[net.unix-wizards] bug with setitimer on 4.2 BSD?

mr-frog@sdcsvax.UUCP (03/30/84)

:
I've been experimenting recently with the system call setitimer,
and I was quite distressed to find that after several successive
calls (around 300 or so) it stopped working!  What the call is supposed
to do is to send the process an alarm (SIGALRM) when an appropriate
number of microseconds have passed.  It worked just fine for a while,
but at some (seemingly random) point it simply doesn't send that
SIGALRM, and the program waiting for it hangs.

Am I using setitimer properly?

Here is the code I ran to test and duplicate the problem:
/*************************************************************************/
#include <stdio.h>
#include <sys/time.h>
#include <signal.h>

struct	itimerval timer;
int		wakeup;

main() {
	int	alarmtrap();
	register int i;

	signal(SIGALRM, alarmtrap);
	timer.it_interval.tv_sec = 0;
	timer.it_interval.tv_usec = 0;
	timer.it_value.tv_sec = 0;
	wakeup = 0;
	for (i=0; i<1000; i++) {
		timer.it_value.tv_usec = 30000;
		setitimer(ITIMER_REAL, &timer, NULL);
		sigpause(0);
		printf("alarm %d\n", wakeup);
	}
}

alarmtrap() {
	wakeup++;
}
/*******************************************************************/


Dave Pare
ucbvax!sdcsvax!mr-frog

muller@sdccsu3.UUCP (03/31/84)

There is not a problem with setitimer on 4.2, but in fact this is a classic
critical section problem. The important issue in this example is the period
that ITIMER_REAL is small: 30 millisecs. The call to setitimer causes a 
context switch to the kernel to start the counter. The counter is set and
another context switch is performed back to the program. Once back in the
program the sigpause is executed by performing another context switch to
the kernal to wait for the signal from the counter. This is fine for time
period values which are large in relation to the time required for the two
context switches (from the kernal to the program after the timer was set,
and from the program back to the kernel to execute the sigpause).
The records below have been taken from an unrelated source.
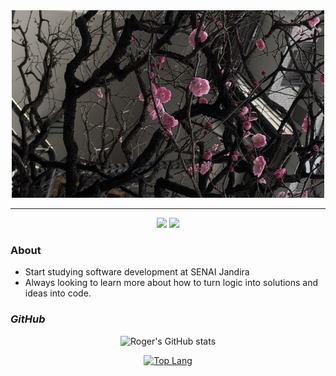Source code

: <div align="center">
  <img src="./img/bg.jpeg" style="width:500px; height:300px; object-fit: cover;">
</div>


---

<div align="center">
<a href="www.linkedin.com/in/rogerrib/" target="_blank"><img src="https://img.shields.io/badge/-Linkedin?style=flat&logoColor=white&label=LINKEDIN&labelColor=blue&color=blue"></a>
<a href="cjo.rogerribeiro@gmail.com" target="_blank"><img src="https://img.shields.io/badge/-Gmail?style=flat&logo=gmail&logoColor=white&logoSize=auto&label=GMAIL&labelColor=%23a50000&color=%23a50000"></a>
</div>

### **About**
- Start studying software development at SENAI Jandira
- Always looking to learn more about how to turn logic into solutions and ideas into code.

  
### *GitHub*
<div style="display: inline_block" align="center">

![Roger's GitHub stats](https://github-readme-stats.vercel.app/api?username=rogeriosrib&show_icons=true&theme=synthwave)

[![Top Lang](https://github-readme-stats.vercel.app/api/top-langs/?username=rogeriosrib&theme=synthwave)](https://github.com/rogeriosrib/github-readme-stats)



</div>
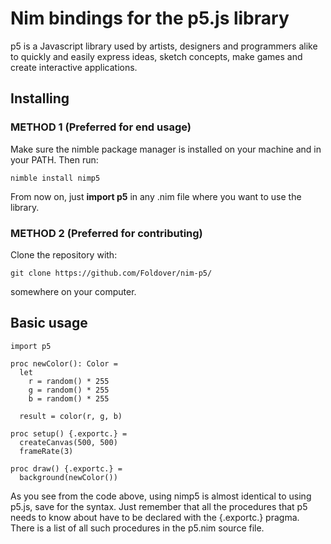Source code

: # Nim bindings for the p5.js library

p5 is a Javascript library used by artists, designers and programmers alike to quickly and easily express ideas, sketch concepts, make games and create interactive applications.

## Installing

### METHOD 1 (Preferred for end usage)

Make sure the nimble package manager is installed on your machine and in your PATH. Then run:
    
    nimble install nimp5
    
From now on, just **import p5** in any .nim file where you want to use the library.

### METHOD 2 (Preferred for contributing)
Clone the repository with:

    git clone https://github.com/Foldover/nim-p5/
  
somewhere on your computer.
  
## Basic usage

    import p5
    
    proc newColor(): Color =
      let
        r = random() * 255
        g = random() * 255
        b = random() * 255
        
      result = color(r, g, b)
    
    proc setup() {.exportc.} =
      createCanvas(500, 500)
      frameRate(3)
      
    proc draw() {.exportc.} =
      background(newColor())
      
As you see from the code above, using nimp5 is almost identical to using p5.js, save for the syntax. Just remember that all the procedures that p5 needs to know about have to be declared with the {.exportc.} pragma. There is a list of all such procedures in the p5.nim source file.
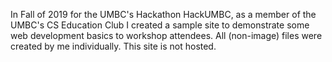 In Fall of 2019 for the UMBC's Hackathon HackUMBC, as a member of the UMBC's CS Education Club I created a sample site to demonstrate some web development basics to workshop attendees.
All (non-image) files were created by me individually. This site is not hosted.
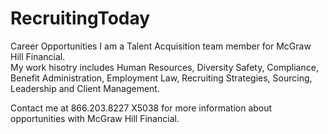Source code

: RecruitingToday
===============

Career Opportunities 
I am a Talent Acquisition team member for McGraw Hill Financial.    
My work hisotry includes Human Resources, Diversity Safety, Compliance, Benefit Administration, Employment Law, Recruiting Strategies, Sourcing, Leadership and Client Management. 

Contact me at 866.203.8227  X5038 for more information about opportunities with McGraw Hill Financial. 
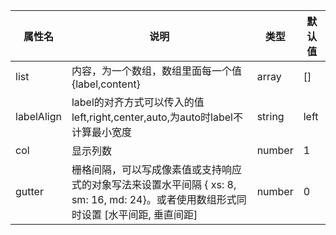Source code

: | 属性名        | 说明                                                                                | 类型     | 默认值  |
|------------|-----------------------------------------------------------------------------------|--------|------|
| list       | 内容，为一个数组，数组里面每一个值{label,content}                                                  | array  | []   |
| labelAlign | label的对齐方式可以传入的值 left,right,center,auto,为auto时label不计算最小宽度                        | string | left |
| col        | 显示列数                                                                              | number | 1    |
| gutter     | 栅格间隔，可以写成像素值或支持响应式的对象写法来设置水平间隔 { xs: 8, sm: 16, md: 24}。或者使用数组形式同时设置 [水平间距, 垂直间距] | number | 0    |
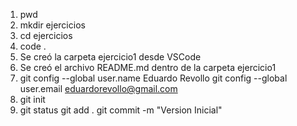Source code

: 1. pwd
2. mkdir ejercicios
3. cd ejercicios
4. code .
5. Se creó la carpeta ejercicio1 desde VSCode
6. Se creó el archivo README.md dentro de la carpeta ejercicio1
7. git config --global user.name Eduardo Revollo
   git config --global user.email eduardorevollo@gmail.com
8. git init
9. git status
   git add .
   git commit -m "Version Inicial"


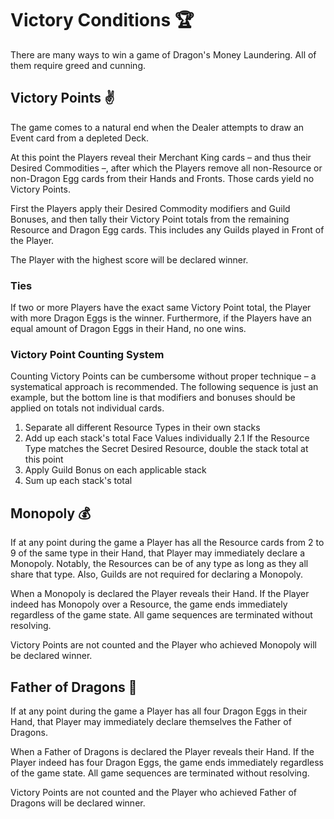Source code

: # Victory Conditions 🏆

There are many ways to win a game of Dragon's Money Laundering. All of them require greed and cunning.

## Victory Points ✌

The game comes to a natural end when the Dealer attempts to draw an Event card from a depleted Deck. 

At this point the Players reveal their Merchant King cards – and thus their Desired Commodities –, after which the Players remove all non-Resource or non-Dragon Egg cards from their Hands and Fronts. Those cards yield no Victory Points.

First the Players apply their Desired Commodity modifiers and Guild Bonuses, and then tally their Victory Point totals from the remaining Resource and Dragon Egg cards. This includes any Guilds played in Front of the Player.

The Player with the highest score will be declared winner.

### Ties

If two or more Players have the exact same Victory Point total, the Player with more Dragon Eggs is the winner. Furthermore, if the Players have an equal amount of Dragon Eggs in their Hand, no one wins.

### Victory Point Counting System

Counting Victory Points can be cumbersome without proper technique – a systematical approach is recommended. The following sequence is just an example, but the bottom line is that modifiers and bonuses should be applied on totals not individual cards.

1. Separate all different Resource Types in their own stacks
2. Add up each stack's total Face Values individually
  2.1 If the Resource Type matches the Secret Desired Resource, double the stack total at this point
3. Apply Guild Bonus on each applicable stack
4. Sum up each stack's total

## Monopoly 💰

If at any point during the game a Player has all the Resource cards from 2 to 9 of the same type in their Hand, that Player may immediately declare a Monopoly. Notably, the Resources can be of any type as long as they all share that type. Also, Guilds are not required for declaring a Monopoly.

When a Monopoly is declared the Player reveals their Hand. If the Player indeed has Monopoly over a Resource, the game ends immediately regardless of the game state. All game sequences are terminated without resolving.

Victory Points are not counted and the Player who achieved Monopoly will be declared winner.

## Father of Dragons 🐉

If at any point during the game a Player has all four Dragon Eggs in their Hand, that Player may immediately declare themselves the Father of Dragons.

When a Father of Dragons is declared the Player reveals their Hand. If the Player indeed has four Dragon Eggs, the game ends immediately regardless of the game state. All game sequences are terminated without resolving.

Victory Points are not counted and the Player who achieved Father of Dragons will be declared winner.
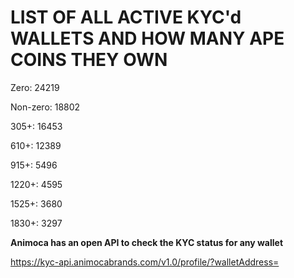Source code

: # LIST OF ALL ACTIVE KYC'd WALLETS AND HOW MANY APE COINS THEY OWN

Zero: 24219

Non-zero: 18802

305+: 16453

610+: 12389

915+: 5496

1220+: 4595

1525+: 3680

1830+: 3297

**Animoca has an open API to check the KYC status for any wallet**

https://kyc-api.animocabrands.com/v1.0/profile/?walletAddress=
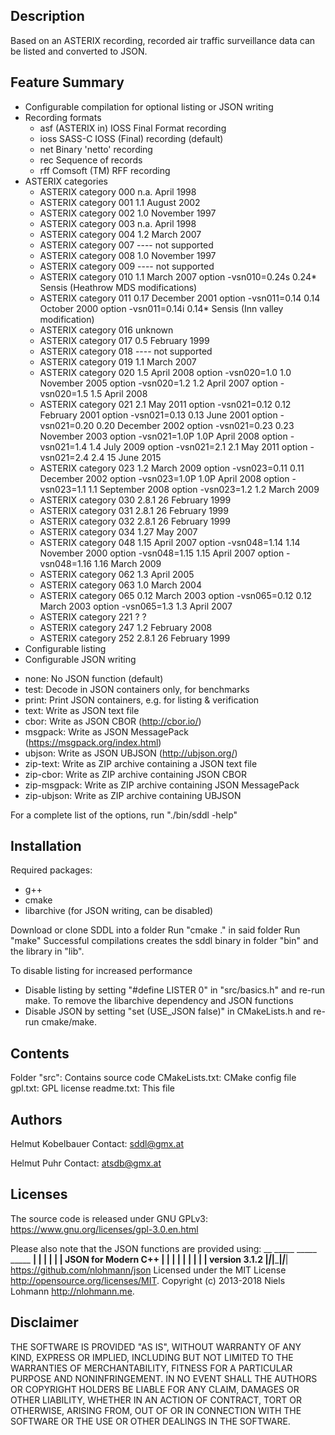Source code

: Description
-----------
Based on an ASTERIX recording, recorded air traffic surveillance data can be listed and converted to JSON.

Feature Summary
---------------
* Configurable compilation for optional listing or JSON writing
* Recording formats
  - asf     (ASTERIX in) IOSS Final Format recording
  - ioss    SASS-C IOSS (Final) recording (default)
  - net     Binary 'netto' recording
  - rec     Sequence of records
  - rff     Comsoft (TM) RFF recording
* ASTERIX categories
  - ASTERIX category 000	n.a.	April 1998
  - ASTERIX category 001	1.1 	August 2002
  - ASTERIX category 002	1.0 	November 1997
  - ASTERIX category 003	n.a.	April 1998
  - ASTERIX category 004	1.2 	March 2007
  - ASTERIX category 007	----	not supported
  - ASTERIX category 008	1.0 	November 1997
  - ASTERIX category 009	----	not supported
  - ASTERIX category 010	1.1 	March 2007
      option -vsn010=0.24s	0.24*	Sensis (Heathrow MDS modifications)
  - ASTERIX category 011	0.17	December 2001
      option -vsn011=0.14	0.14	October 2000
      option -vsn011=0.14i	0.14*	Sensis (Inn valley modification)
  - ASTERIX category 016	    	unknown
  - ASTERIX category 017	0.5	February 1999
  - ASTERIX category 018	----	not supported
  - ASTERIX category 019	1.1	March 2007
  - ASTERIX category 020	1.5	April 2008
      option -vsn020=1.0	1.0	November 2005
      option -vsn020=1.2	1.2	April 2007
      option -vsn020=1.5	1.5	April 2008
  - ASTERIX category 021	2.1	May 2011
      option -vsn021=0.12	0.12	February 2001
      option -vsn021=0.13	0.13	June 2001
      option -vsn021=0.20	0.20	December 2002
      option -vsn021=0.23	0.23	November 2003
      option -vsn021=1.0P	1.0P	April 2008
      option -vsn021=1.4	1.4	July 2009
      option -vsn021=2.1	2.1	May 2011
      option -vsn021=2.4	2.4	15 June 2015
  - ASTERIX category 023	1.2	March 2009
      option -vsn023=0.11	0.11	December 2002
      option -vsn023=1.0P	1.0P	April 2008
      option -vsn023=1.1	1.1	September 2008
      option -vsn023=1.2	1.2	March 2009
  - ASTERIX category 030	2.8.1	26 February 1999
  - ASTERIX category 031	2.8.1	26 February 1999
  - ASTERIX category 032	2.8.1	26 February 1999
  - ASTERIX category 034	1.27	May 2007
  - ASTERIX category 048	1.15	April 2007
      option -vsn048=1.14	1.14	November 2000
      option -vsn048=1.15	1.15	April 2007
      option -vsn048=1.16	1.16	March 2009
  - ASTERIX category 062	1.3	April 2005
  - ASTERIX category 063	1.0	March 2004
  - ASTERIX category 065	0.12	March 2003
      option -vsn065=0.12	0.12	March 2003
      option -vsn065=1.3	1.3	April 2007
  - ASTERIX category 221	?	?
  - ASTERIX category 247	1.2	February 2008
  - ASTERIX category 252	2.8.1	26 February 1999
* Configurable listing
* Configurable JSON writing
- none:         No JSON function (default)
- test:         Decode in JSON containers only, for benchmarks
- print:        Print JSON containers, e.g. for listing & verification
- text:         Write as JSON text file
- cbor:         Write as JSON CBOR (http://cbor.io/)
- msgpack:      Write as JSON MessagePack (https://msgpack.org/index.html)
- ubjson:       Write as JSON UBJSON (http://ubjson.org/)
- zip-text:     Write as ZIP archive containing a JSON text file
- zip-cbor:     Write as ZIP archive containing JSON CBOR
- zip-msgpack:  Write as ZIP archive containing JSON MessagePack
- zip-ubjson:   Write as ZIP archive containing UBJSON
 
For a complete list of the options, run "./bin/sddl -help"

Installation
------------
Required packages:
* g++
* cmake
* libarchive (for JSON writing, can be disabled)

Download or clone SDDL into a folder
Run "cmake ." in said folder
Run "make"
Successful compilations creates the sddl binary in folder "bin" and the library in "lib".

To disable listing for increased performance
* Disable listing by setting "#define LISTER     0" in "src/basics.h" and re-run make.
To remove the libarchive dependency and JSON functions
* Disable JSON by setting "set (USE_JSON false)" in CMakeLists.h and re-run cmake/make.

Contents
--------

Folder "src": Contains source code
CMakeLists.txt: CMake config file
gpl.txt: GPL license
readme.txt: This file

Authors
------
Helmut Kobelbauer
Contact: sddl@gmx.at

Helmut Puhr
Contact: atsdb@gmx.at

Licenses
--------

The source code is released under GNU GPLv3:
https://www.gnu.org/licenses/gpl-3.0.en.html

Please also note that the JSON functions are provided using:
    __ _____ _____ _____
 __|  |   __|     |   | |  JSON for Modern C++
|  |  |__   |  |  | | | |  version 3.1.2
|_____|_____|_____|_|___|  https://github.com/nlohmann/json
Licensed under the MIT License <http://opensource.org/licenses/MIT>.
Copyright (c) 2013-2018 Niels Lohmann <http://nlohmann.me>.

Disclaimer
----------

THE SOFTWARE IS PROVIDED "AS IS", WITHOUT WARRANTY OF ANY KIND, EXPRESS OR IMPLIED, INCLUDING BUT NOT LIMITED TO THE WARRANTIES OF MERCHANTABILITY, FITNESS FOR A PARTICULAR PURPOSE AND NONINFRINGEMENT. IN NO EVENT SHALL THE AUTHORS OR COPYRIGHT HOLDERS BE LIABLE FOR ANY CLAIM, DAMAGES OR OTHER LIABILITY, WHETHER IN AN ACTION OF CONTRACT, TORT OR OTHERWISE, ARISING FROM, OUT OF OR IN CONNECTION WITH THE SOFTWARE OR THE USE OR OTHER DEALINGS IN THE SOFTWARE.


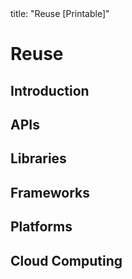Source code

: <frontmatter>
title: "Reuse [Printable]"
</frontmatter>

<link rel="stylesheet" href="{{baseUrl}}/css/textbook.css">

<div class="website-content">

<div id="main">

# Reuse

## Introduction

<include src="introduction/what/unit-inParent-asFlat-print.md" boilerplate />
<include src="introduction/when/unit-inParent-asFlat-print.md" boilerplate />

## APIs

<include src="apis/what/unit-inParent-asFlat-print.md" boilerplate />
<include src="apis/designingAPIs/unit-inParent-asFlat-print.md" boilerplate />

## Libraries

<include src="libraries/what/unit-inParent-asFlat-print.md" boilerplate />
<include src="libraries/how/unit-inParent-asFlat-print.md" boilerplate />

## Frameworks

<include src="frameworks/what/unit-inParent-asFlat-print.md" boilerplate />
<include src="frameworks/frameworksVsLibraries/unit-inParent-asFlat-print.md" boilerplate />

## Platforms

<include src="platforms/what/unit-inParent-asFlat-print.md" boilerplate />

## Cloud Computing

<include src="cloudComputing/what/unit-inParent-asFlat-print.md" boilerplate />
<include src="cloudComputing/services/unit-inParent-asFlat-print.md" boilerplate />

</div>

</div>
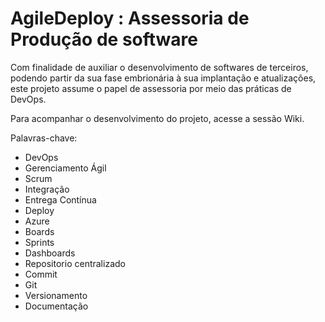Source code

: # AgileDeploy : Assessoria de Produção de software

Com finalidade de auxiliar o desenvolvimento de softwares de terceiros, podendo partir da sua fase embrionária à sua implantação e atualizações, este projeto assume o papel de assessoria por meio das práticas de DevOps.

Para acompanhar o desenvolvimento do projeto, acesse a sessão Wiki.





Palavras-chave:

- DevOps
- Gerenciamento Ágil
- Scrum
- Integração
- Entrega Contínua
- Deploy
- Azure
- Boards
- Sprints
- Dashboards
- Repositorio centralizado
- Commit
- Git
- Versionamento
- Documentação
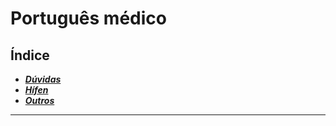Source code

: # **Português médico**

## Índice

- [***Dúvidas***](dvidas.md)
- [***Hífen***](hfen.md)
- [***Outros***](outros.md)

---


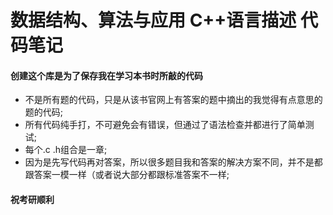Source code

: # 数据结构、算法与应用 C++语言描述 代码笔记
#### 创建这个库是为了保存我在学习本书时所敲的代码
- 不是所有题的代码，只是从该书官网上有答案的题中摘出的我觉得有点意思的题的代码;
- 所有代码纯手打，不可避免会有错误，但通过了语法检查并都进行了简单测试;
- 每个.c .h组合是一章;
- 因为是先写代码再对答案，所以很多题目我和答案的解决方案不同，并不是都跟答案一模一样（或者说大部分都跟标准答案不一样;

#### 祝考研顺利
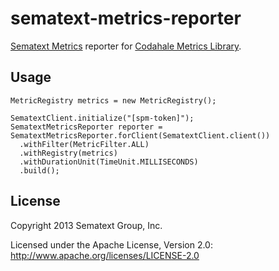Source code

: sematext-metrics-reporter
====

[Sematext Metrics](http://github.com/sematext/sematext-metrics) reporter for [Codahale Metrics Library](http://metrics.codahale.com/).

## Usage

    MetricRegistry metrics = new MetricRegistry();

    SematextClient.initialize("[spm-token]");
    SematextMetricsReporter reporter = SematextMetricsReporter.forClient(SematextClient.client())
      .withFilter(MetricFilter.ALL)
      .withRegistry(metrics)
      .withDurationUnit(TimeUnit.MILLISECONDS)
      .build();

## License

Copyright 2013 Sematext Group, Inc.

Licensed under the Apache License, Version 2.0: http://www.apache.org/licenses/LICENSE-2.0
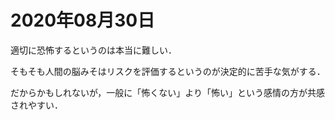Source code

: # 2020年08月30日 



適切に恐怖するというのは本当に難しい．


そもそも人間の脳みそはリスクを評価するというのが決定的に苦手な気がする．


だからかもしれないが，一般に「怖くない」より「怖い」という感情の方が共感されやすい．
However
if the signal is delivered BEFORE the sigpause is executed, the handler is
invoked, control flow returns to the main program, executes the sigpause,
and the program waits forever for a signal that will never arrive! (The 
current ITIMER_REAL has expired).

As with every critical section type problem you can never assume any
"rate" at which a program executes. The "real time" that it takes the
system to complete a context switch must be considered an unpredictable
value. So what must be done is to guard against (prevent) the SIGALRM
from being delivered after the ITIMER_REAL is set and before the sigpause
is executed. On way is to use sigblock to block off SIGALRM. Now sigblock
returns the old signal mask of blocked signals. Sigpause takes an arguement
of a mask of signals that are blocked. What sigpause does nicely is
to provide an ATOMIC operation (in one single context switch) that waits
for a signal using the signal mask provided as an arguement. When an
unmasked signal arrives the signal mask that exsisted before the call to
sigpause is restored. (Note: I would not even attempt to do this with 
System V unix).

So to make the program work you block off SIGALRM before the for loop
saving the signal mask that is returned by sigblock. Now when setitimer
returns no matter how long the context switches take the SIGALRM is blocked.
So even if SIGALRM is pending, the sigpause is guarenteed to execute. The
old mask returned by sigblock is used as the signal mask that sigpause uses
to wait for the SIGALRM (that mask does NOT have SIGALRM masked). This
provides protection of the "critical section" (the code between the setitimer
and the sigpause). 

The following code is one way to protect the sigpause.

/*******************************************************************/
#include <stdio.h>
#include <sys/time.h>
#include <signal.h>

struct	itimerval timer;
int	wakeup;

main(argc, argv)
int argc;
char **argv;
{
	int	alarmtrap();
	register int i;
	int oldmask;

	signal(SIGALRM, alarmtrap);
	timer.it_interval.tv_sec = 0;
	timer.it_interval.tv_usec = 0;
	timer.it_value.tv_sec = 0;
	wakeup = 0;
	/*
	 * block off that nasty SIGALRM
	 */
	oldmask = sigblock(1 << (SIGALRM-1));
	for (i=0; i<1000; i++) {
		timer.it_value.tv_usec = 30000;
		setitimer(ITIMER_REAL, &timer, 0);
		/*
		 * crical section now protected from SIGALRM
		 */
		sigpause(oldmask);
	}
}

alarmtrap() {
	wakeup++;
	fprintf(stderr,"alarm %d\n", wakeup);
}



			Keith Muller
			UCSD Computer Center
			ucbvax!sdcsvax!sdccsu3!muller

zemon@felix.UUCP (04/09/84)

I had the same problem with the interval timer under 4.2.
Sometimes the ALRM signal just failed to arrive.  Anyone
with solutions to this problem, please send them to me also.

	Art Zemon
	FileNet Corp.
	...!{decvax, ucbvax}!trwrb!felix!zemon
	(714)966-2344